"Inet, lo sehat?!"
Brinet menyembulkan wajahnya dari buku matematika yang sedang ia baca. Ia memiringkan kepalanya, seolah memunculkan tanda tanya atas perkataan Gina barusan.
Gina memelankan nada suaranya, berusaha agar tidak menarik perhatian teman-teman sekelasnya.
"Kemarin lo nolak Kelvin?" bisik Gina.
Brinet mengangguk.
"Seriously?!"
Gina menggeleng-geleng tak sabar. Entah apa yang ada di pikiran gadis mungil di depannya ini. Brinet kembali berkutat dan menenggelamkan wajahnya di depan buku Matematika.
"Net, gua ngga paham lagi, deh, apa yang ada di pikiran lo! Seorang Kelvin Bastian, OMG! Anggota tim basket, multi-talented, ganteng, tinggi, ranking 1 di kelasnya tahun lalu, selebgram! Kurang apa lagi dia, Net, ya Tuhan..."
"Inet ngga mau pacaran, Gina..." sahut Inet, masih dari balik buku Matematikanya. "Lagian, menurut radar Inet, ada yang perlu Inet waspadai soal Kelvin. Jadi, Inet ngga mau terlalu deket."
PLOK! PLOK! PLOK!
"Serius banget, sih, pagi-pagi! Ada berita apa, nih?"
"Der, ngagetin aja lo!" seru Gina. Gina protes karena baru saja Derian menepukkan tangannya, seperti orang yang bertepuk tangan. "Tuh, temen lo, abis nolak Kelvin Bastian," sambung Gina setengah berbisik.
"Oh ya?" Derian menaikkan alis. Cukup terkejut dengan berita barusan. Sejak kapan Kelvin suka sama Brinet?
Tanpa menyembulkan wajahnya kembali, tentu saja Brinet tahu siapa pemilik suara tersebut.
"Iyan ngapain ke sini pagi-pagi?" tanya Brinet, masih dari balik buku Matematika-nya.
"Hey, kalau ngomong, lihat lawan bicaranya." Derian menurunkan buku Matematika yang menjadi penghalang untuk melihat wajah Brinet. "Serius lo nolak Kelvin?"
Seketika Brinet mengerucutkan bibir dan cemberut. "Apa, sih, Iyan, Inet lagi belajar! Nanti siang mau ada ulangan Matematika! Soal Kelvin, Inet cuma bilang kalau Inet ngga mau pacaran, dulu! Itu aja!"
Derian tertawa pelan, kemudian menyodorkan sebatang cokelat dengan balutan merah sebagai pembungkusnya.

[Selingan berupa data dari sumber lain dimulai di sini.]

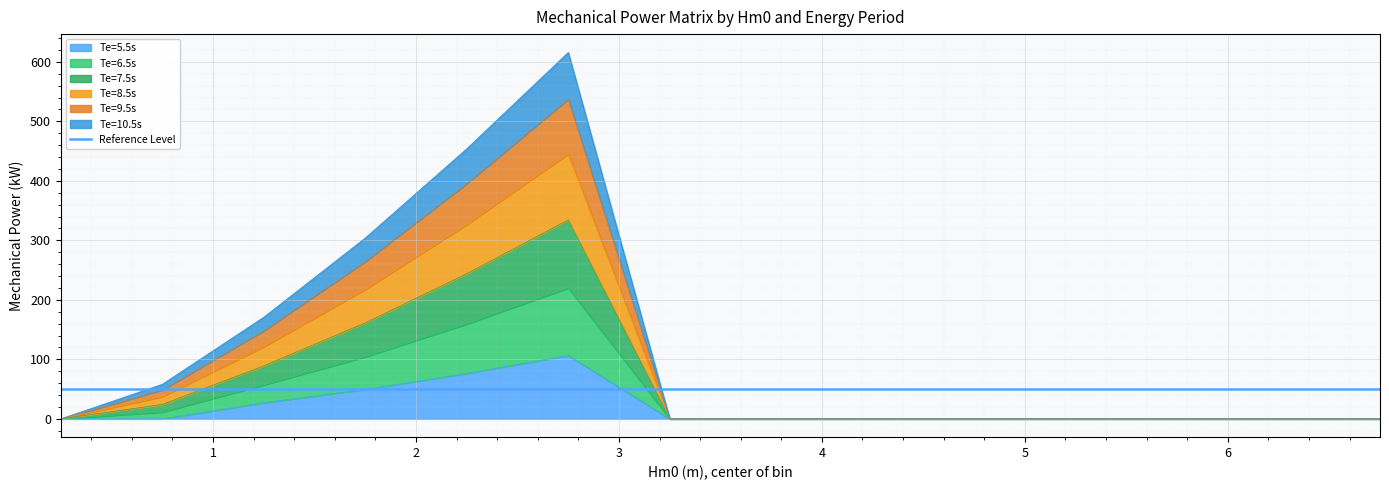

At how many categories does at least one series exceed 362?

2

"Ya udah ngga usah marah-marah. Nanti kalo ada yang lo ngga ngerti, kasih tau gue aja biar gue ajarin."
Brinet membulatkan matanya melihat apa yang disodorkan Derian.
"Buat Inet?" tanyanya dengan wajah berseri-seri. Sedangkan Gina? Dia hanya bisa geleng-geleng melihat tingkah keduanya. Pelan-pelan, Gina menaruh tas ranselnya, di kursi sebelah Brinet, yang memang merupakan kursi duduknya selama di kelas ini.

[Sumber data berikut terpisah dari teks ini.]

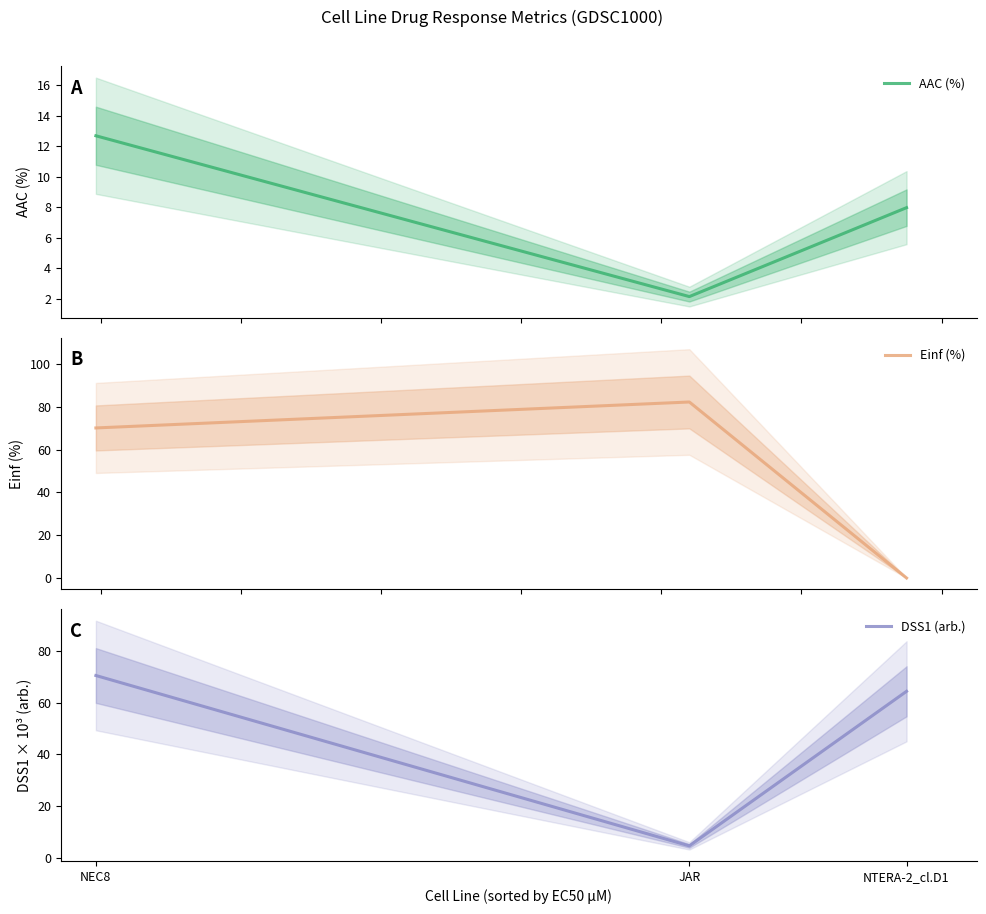

Which series has the largest total across all categories?

Einf (%)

Derian mengangguk. "Ucapan terima kasih, karena udah ngobatin luka gue."
"Yeay! Thank you, Iyan!" Brinet berseru senang sambil menyambar tangan Derian dan menggenggamnya sejenak, secara spontan. "Kalo gitu kapan-kapan Inet obatin lagi, ngga apa-apa, deh!"
"Hmm, katanya ngga boleh berantem lagi?" tanya Derian dengan tatapan menyelidik dan sok serius.
"Yaa, lebih baik ngga berantem, dong!" seru Brinet, sambil tertawa pelan.
Melihat ekspresi itu, mau tak mau, Derian mengembangkan senyum.